What is definitely true is that the share of the reading market held by commercially-minded publishers (not just commercial “for profits”, but also university presses) will diminish as both successful self-published authors and hundreds of thousands of others who don’t succeed (and maybe don’t even care) take their content to market on their own.

The university and academic presses, of course, have a defining characteristic that might well protect them. They require certified knowledge to underpin their books. (Whether you’re publishing about accounting or brain surgery, you need validated authority that will be an insuperable barrier for independent publishing.)

This is not a death-knell for anybody. This is a changing world for everybody. Of the current household names, only Amazon and Ingram are structurally positioned to grow quite naturally in a shrinking overall market. (The publishers can grow by acquiring each other, and PRH and HarperCollins would seem to be in the best position to take advantage of that.) Amazon will sell an increasing share of the books; Ingram will provide more and more services to more and more publishers while they remain the biggest supplier to everybody besides Amazon that sells books. (Perseus can also expand its distribution business.) The roster of publishers will continue to consolidate, as it has been doing pretty relentlessly (except for a recent decade of relative stability which seems to have now unleashed a more recent stage of more extreme consolidation) for at least 40 years. But as long as print is sold in stores and, after that, as long as half of the books are sold by somebody other than Amazon, there will be a need for publishers that most authors will be delighted to allow compensation for.

Let’s remember that there is a very big dog that has not barked. No major author of recurring bestsellers has stepped up to take charge of his or her own output. It is bound to happen someday, and if you’d asked me five years ago, I would have been sure it would have happened by now. Five years ago I would also have figured that one of the big publishers by 2025 would be a version of United Artists, several major authors organized to share an organization and create their own brand. There have been no signs of that yet either. Indie publishing is still growing and it seems that established publishing is at a standstill. But we’re still many years — most likely a decade or more — from any real changing of the guard.

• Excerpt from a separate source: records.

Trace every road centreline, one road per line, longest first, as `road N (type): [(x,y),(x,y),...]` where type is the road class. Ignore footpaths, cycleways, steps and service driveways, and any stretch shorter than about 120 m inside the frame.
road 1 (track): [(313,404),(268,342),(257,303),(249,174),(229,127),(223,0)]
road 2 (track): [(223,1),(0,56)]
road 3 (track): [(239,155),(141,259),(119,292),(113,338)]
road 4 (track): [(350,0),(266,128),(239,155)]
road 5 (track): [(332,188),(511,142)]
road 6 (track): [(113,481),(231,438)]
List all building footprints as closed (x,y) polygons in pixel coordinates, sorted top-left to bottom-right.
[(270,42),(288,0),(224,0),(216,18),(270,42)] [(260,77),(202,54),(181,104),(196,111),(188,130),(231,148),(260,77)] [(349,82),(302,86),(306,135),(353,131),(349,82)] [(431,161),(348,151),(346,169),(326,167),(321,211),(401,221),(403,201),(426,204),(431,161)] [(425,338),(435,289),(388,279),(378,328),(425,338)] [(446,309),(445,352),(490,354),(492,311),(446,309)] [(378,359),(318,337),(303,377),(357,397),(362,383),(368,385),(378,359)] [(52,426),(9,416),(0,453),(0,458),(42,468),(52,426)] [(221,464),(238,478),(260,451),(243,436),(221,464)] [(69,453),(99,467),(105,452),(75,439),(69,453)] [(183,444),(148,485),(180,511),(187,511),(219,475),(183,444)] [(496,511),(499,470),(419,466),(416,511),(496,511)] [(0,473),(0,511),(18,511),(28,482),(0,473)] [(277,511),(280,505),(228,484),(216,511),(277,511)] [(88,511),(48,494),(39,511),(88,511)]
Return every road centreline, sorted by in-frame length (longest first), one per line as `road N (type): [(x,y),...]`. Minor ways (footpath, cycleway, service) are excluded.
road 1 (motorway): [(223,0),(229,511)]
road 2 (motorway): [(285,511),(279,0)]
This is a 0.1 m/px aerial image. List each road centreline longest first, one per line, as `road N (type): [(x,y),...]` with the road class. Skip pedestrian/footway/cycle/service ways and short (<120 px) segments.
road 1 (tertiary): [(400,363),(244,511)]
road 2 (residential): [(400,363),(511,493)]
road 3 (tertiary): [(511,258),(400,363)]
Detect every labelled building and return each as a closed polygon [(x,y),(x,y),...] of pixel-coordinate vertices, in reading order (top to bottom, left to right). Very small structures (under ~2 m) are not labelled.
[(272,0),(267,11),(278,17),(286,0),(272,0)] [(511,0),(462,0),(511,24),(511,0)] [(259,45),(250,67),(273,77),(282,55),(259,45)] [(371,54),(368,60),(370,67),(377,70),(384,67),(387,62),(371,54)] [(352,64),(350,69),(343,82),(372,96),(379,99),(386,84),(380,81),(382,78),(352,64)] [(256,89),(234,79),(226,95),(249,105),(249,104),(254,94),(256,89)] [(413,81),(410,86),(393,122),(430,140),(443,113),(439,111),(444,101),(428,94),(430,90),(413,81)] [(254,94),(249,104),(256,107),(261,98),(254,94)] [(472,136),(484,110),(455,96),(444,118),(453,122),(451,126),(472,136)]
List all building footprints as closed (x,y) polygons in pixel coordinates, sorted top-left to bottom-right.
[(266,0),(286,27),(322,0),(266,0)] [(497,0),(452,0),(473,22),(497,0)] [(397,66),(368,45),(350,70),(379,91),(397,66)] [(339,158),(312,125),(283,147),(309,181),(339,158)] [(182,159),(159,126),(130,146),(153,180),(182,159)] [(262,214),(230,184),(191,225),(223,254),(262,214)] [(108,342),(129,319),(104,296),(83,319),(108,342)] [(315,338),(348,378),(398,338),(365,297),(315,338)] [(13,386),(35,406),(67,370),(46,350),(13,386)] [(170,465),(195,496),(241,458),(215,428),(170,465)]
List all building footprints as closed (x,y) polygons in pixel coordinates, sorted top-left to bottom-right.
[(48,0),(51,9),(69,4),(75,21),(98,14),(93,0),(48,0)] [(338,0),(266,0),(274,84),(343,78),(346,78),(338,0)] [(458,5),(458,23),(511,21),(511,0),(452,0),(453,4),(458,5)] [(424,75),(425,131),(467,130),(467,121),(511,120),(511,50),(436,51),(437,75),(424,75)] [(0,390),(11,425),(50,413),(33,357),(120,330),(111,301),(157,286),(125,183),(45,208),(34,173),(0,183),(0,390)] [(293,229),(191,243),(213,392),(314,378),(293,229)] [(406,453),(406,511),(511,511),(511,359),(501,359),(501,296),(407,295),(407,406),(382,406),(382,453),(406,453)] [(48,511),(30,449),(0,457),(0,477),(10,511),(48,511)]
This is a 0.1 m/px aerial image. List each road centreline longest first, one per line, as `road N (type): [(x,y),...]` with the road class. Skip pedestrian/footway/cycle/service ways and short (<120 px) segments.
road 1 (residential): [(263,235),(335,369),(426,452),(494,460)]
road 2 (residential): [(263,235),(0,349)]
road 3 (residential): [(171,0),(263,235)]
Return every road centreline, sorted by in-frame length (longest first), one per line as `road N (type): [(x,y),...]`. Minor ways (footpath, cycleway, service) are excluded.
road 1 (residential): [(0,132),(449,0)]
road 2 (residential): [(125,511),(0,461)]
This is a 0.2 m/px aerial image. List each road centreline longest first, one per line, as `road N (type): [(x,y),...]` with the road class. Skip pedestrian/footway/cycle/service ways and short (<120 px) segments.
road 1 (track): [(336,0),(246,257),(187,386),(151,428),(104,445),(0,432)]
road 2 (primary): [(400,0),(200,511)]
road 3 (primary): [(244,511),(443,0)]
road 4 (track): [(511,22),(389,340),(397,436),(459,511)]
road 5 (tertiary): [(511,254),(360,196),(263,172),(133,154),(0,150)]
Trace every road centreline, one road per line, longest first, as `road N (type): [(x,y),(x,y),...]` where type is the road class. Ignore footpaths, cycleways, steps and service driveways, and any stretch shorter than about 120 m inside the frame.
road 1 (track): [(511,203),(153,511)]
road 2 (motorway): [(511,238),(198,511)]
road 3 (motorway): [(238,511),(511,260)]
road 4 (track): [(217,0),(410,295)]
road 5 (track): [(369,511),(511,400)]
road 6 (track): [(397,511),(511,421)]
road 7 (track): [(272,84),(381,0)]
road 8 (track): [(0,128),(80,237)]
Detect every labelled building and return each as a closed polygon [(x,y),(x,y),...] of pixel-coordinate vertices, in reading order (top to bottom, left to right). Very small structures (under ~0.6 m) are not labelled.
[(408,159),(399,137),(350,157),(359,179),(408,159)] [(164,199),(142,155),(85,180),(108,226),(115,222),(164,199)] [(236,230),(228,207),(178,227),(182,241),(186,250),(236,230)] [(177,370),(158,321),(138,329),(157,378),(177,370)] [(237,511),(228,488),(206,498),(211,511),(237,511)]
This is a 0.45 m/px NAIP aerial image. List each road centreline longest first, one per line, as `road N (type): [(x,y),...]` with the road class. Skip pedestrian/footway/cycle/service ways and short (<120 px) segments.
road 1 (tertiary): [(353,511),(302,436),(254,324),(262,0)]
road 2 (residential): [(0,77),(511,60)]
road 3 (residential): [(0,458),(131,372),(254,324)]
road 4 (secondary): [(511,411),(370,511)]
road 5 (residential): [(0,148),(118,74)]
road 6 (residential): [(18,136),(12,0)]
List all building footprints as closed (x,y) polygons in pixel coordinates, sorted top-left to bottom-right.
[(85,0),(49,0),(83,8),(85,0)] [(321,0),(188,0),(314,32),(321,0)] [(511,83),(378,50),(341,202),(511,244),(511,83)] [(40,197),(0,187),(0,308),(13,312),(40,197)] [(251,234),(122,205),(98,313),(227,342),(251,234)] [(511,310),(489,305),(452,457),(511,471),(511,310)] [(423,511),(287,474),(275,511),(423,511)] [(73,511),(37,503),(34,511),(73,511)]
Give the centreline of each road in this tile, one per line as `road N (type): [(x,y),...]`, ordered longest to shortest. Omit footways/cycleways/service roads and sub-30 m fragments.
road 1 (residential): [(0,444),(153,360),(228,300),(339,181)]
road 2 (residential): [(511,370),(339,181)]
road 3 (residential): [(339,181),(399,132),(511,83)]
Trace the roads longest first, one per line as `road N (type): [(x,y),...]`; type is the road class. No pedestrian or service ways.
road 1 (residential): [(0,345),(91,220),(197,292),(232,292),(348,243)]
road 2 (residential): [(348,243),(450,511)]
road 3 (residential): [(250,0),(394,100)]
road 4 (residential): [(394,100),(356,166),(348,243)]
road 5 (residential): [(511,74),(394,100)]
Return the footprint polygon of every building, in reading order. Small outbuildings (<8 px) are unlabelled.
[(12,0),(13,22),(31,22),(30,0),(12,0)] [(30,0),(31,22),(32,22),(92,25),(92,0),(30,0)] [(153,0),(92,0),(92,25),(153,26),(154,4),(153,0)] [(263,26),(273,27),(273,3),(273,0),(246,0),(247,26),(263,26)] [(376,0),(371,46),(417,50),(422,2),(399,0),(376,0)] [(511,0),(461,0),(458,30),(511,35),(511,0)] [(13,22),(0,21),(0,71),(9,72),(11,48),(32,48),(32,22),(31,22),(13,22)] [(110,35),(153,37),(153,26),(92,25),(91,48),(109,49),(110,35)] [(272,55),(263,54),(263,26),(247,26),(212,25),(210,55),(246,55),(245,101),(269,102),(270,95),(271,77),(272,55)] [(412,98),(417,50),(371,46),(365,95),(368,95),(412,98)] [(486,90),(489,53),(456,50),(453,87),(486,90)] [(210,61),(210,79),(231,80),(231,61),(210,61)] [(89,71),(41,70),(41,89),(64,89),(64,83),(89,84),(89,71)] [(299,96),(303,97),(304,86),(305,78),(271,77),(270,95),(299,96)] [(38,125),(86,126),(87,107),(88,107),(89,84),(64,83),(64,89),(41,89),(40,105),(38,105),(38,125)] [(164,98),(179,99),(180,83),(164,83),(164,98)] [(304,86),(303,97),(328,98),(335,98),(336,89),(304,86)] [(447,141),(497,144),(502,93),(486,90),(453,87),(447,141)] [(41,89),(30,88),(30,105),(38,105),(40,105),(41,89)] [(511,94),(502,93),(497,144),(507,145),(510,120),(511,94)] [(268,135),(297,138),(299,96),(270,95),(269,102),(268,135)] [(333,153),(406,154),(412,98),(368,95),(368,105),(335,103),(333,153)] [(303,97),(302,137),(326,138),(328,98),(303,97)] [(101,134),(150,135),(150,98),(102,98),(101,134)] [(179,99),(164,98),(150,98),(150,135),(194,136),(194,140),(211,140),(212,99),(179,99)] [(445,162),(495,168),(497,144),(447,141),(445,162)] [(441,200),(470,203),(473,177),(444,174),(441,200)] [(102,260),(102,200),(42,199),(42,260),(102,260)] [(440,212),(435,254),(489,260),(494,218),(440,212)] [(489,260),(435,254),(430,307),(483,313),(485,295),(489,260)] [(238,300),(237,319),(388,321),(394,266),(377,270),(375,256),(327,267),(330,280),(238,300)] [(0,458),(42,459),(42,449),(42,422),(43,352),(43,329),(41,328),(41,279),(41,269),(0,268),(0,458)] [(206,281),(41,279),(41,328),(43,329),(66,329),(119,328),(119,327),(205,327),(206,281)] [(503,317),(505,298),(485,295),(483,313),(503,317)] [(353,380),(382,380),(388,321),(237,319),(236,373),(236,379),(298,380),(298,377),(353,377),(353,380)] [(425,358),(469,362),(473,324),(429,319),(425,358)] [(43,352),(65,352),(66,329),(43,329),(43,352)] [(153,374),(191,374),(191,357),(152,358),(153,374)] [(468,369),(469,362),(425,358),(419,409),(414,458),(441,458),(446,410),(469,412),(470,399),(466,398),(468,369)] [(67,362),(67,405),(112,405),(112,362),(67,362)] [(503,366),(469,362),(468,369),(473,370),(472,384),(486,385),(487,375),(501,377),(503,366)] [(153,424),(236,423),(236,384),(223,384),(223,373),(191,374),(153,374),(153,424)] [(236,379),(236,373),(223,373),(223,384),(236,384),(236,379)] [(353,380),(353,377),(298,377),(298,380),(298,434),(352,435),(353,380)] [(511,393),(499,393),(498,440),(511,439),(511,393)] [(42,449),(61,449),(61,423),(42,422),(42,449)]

I don’t see myself as a sophisticated reader or analyst of fiction. But I want to offer the opinion that “Go Set A Watchman”, the controversial new release from “To Kill A Mockingbird” author Harper Lee, is a very worthwhile book. And, by my reading, both the story and the Atticus Finch character fit perfectly well with what we read in “Mockingbird”. What changed most between the two books was the circumstances of the south. “Mockingbird” takes place in a time of unquestioned white dominance. “Watchman” takes place in a time when white dominance is under serious threat. It is a more complex time and deals with more complex issues. It is easy to see why a commercial editor in the late 1950s would find “Watchman” a very uncomfortable book to sell and “Mockingbird” much easier to place in the market.

There are dueling opinions on this. I agree with novelist Ursula Le Guin (you’ll have to click on “newest post” if you go there before she publishes her next one; not sure how you’ll navigate after that), not with the bookseller who thinks the book is so bad that the store is compelled to offer refunds to disappointed readers.